:: WORK TASK ::
Repeat the entries exactly as they are written.

··· INPUT DATA ···

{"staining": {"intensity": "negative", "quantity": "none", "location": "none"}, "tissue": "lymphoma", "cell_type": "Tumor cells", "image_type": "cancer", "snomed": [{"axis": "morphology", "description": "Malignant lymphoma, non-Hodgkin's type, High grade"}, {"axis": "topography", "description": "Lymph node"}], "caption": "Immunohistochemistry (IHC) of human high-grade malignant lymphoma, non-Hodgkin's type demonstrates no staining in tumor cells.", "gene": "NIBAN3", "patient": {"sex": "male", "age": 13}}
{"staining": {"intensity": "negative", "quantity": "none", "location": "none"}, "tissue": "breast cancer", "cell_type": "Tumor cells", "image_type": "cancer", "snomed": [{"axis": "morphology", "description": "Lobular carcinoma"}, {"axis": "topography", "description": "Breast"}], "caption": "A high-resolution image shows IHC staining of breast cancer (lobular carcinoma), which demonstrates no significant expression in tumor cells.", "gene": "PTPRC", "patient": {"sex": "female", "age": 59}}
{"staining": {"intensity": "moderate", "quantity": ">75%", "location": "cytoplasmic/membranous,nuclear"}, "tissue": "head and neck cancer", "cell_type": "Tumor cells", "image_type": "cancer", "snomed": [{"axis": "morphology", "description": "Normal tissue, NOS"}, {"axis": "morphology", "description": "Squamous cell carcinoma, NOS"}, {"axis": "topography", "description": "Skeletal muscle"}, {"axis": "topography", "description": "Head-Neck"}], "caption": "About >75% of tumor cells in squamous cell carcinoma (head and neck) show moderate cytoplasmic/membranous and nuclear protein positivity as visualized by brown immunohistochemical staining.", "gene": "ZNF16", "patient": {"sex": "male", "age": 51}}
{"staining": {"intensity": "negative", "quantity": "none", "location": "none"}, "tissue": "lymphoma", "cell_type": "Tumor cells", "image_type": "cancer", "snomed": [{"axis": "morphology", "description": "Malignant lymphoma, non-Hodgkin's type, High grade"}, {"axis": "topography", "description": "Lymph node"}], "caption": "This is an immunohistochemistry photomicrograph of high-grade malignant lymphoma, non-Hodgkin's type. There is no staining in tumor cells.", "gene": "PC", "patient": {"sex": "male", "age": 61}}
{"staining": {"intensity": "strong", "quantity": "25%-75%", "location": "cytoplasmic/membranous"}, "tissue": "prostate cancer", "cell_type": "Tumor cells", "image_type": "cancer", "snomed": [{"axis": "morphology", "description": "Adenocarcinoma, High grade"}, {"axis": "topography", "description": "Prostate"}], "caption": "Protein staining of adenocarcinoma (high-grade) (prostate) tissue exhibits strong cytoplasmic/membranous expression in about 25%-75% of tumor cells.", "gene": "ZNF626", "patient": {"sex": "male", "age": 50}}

···

:: ANSWER FOR THE TASK ::
{"staining": {"intensity": "negative", "quantity": "none", "location": "none"}, "tissue": "lymphoma", "cell_type": "Tumor cells", "image_type": "cancer", "snomed": [{"axis": "morphology", "description": "Malignant lymphoma, non-Hodgkin's type, High grade"}, {"axis": "topography", "description": "Lymph node"}], "caption": "Immunohistochemistry (IHC) of human high-grade malignant lymphoma, non-Hodgkin's type demonstrates no staining in tumor cells.", "gene": "NIBAN3", "patient": {"sex": "male", "age": 13}}
{"staining": {"intensity": "negative", "quantity": "none", "location": "none"}, "tissue": "breast cancer", "cell_type": "Tumor cells", "image_type": "cancer", "snomed": [{"axis": "morphology", "description": "Lobular carcinoma"}, {"axis": "topography", "description": "Breast"}], "caption": "A high-resolution image shows IHC staining of breast cancer (lobular carcinoma), which demonstrates no significant expression in tumor cells.", "gene": "PTPRC", "patient": {"sex": "female", "age": 59}}
{"staining": {"intensity": "moderate", "quantity": ">75%", "location": "cytoplasmic/membranous,nuclear"}, "tissue": "head and neck cancer", "cell_type": "Tumor cells", "image_type": "cancer", "snomed": [{"axis": "morphology", "description": "Normal tissue, NOS"}, {"axis": "morphology", "description": "Squamous cell carcinoma, NOS"}, {"axis": "topography", "description": "Skeletal muscle"}, {"axis": "topography", "description": "Head-Neck"}], "caption": "About >75% of tumor cells in squamous cell carcinoma (head and neck) show moderate cytoplasmic/membranous and nuclear protein positivity as visualized by brown immunohistochemical staining.", "gene": "ZNF16", "patient": {"sex": "male", "age": 51}}
{"staining": {"intensity": "negative", "quantity": "none", "location": "none"}, "tissue": "lymphoma", "cell_type": "Tumor cells", "image_type": "cancer", "snomed": [{"axis": "morphology", "description": "Malignant lymphoma, non-Hodgkin's type, High grade"}, {"axis": "topography", "description": "Lymph node"}], "caption": "This is an immunohistochemistry photomicrograph of high-grade malignant lymphoma, non-Hodgkin's type. There is no staining in tumor cells.", "gene": "PC", "patient": {"sex": "male", "age": 61}}
{"staining": {"intensity": "strong", "quantity": "25%-75%", "location": "cytoplasmic/membranous"}, "tissue": "prostate cancer", "cell_type": "Tumor cells", "image_type": "cancer", "snomed": [{"axis": "morphology", "description": "Adenocarcinoma, High grade"}, {"axis": "topography", "description": "Prostate"}], "caption": "Protein staining of adenocarcinoma (high-grade) (prostate) tissue exhibits strong cytoplasmic/membranous expression in about 25%-75% of tumor cells.", "gene": "ZNF626", "patient": {"sex": "male", "age": 50}}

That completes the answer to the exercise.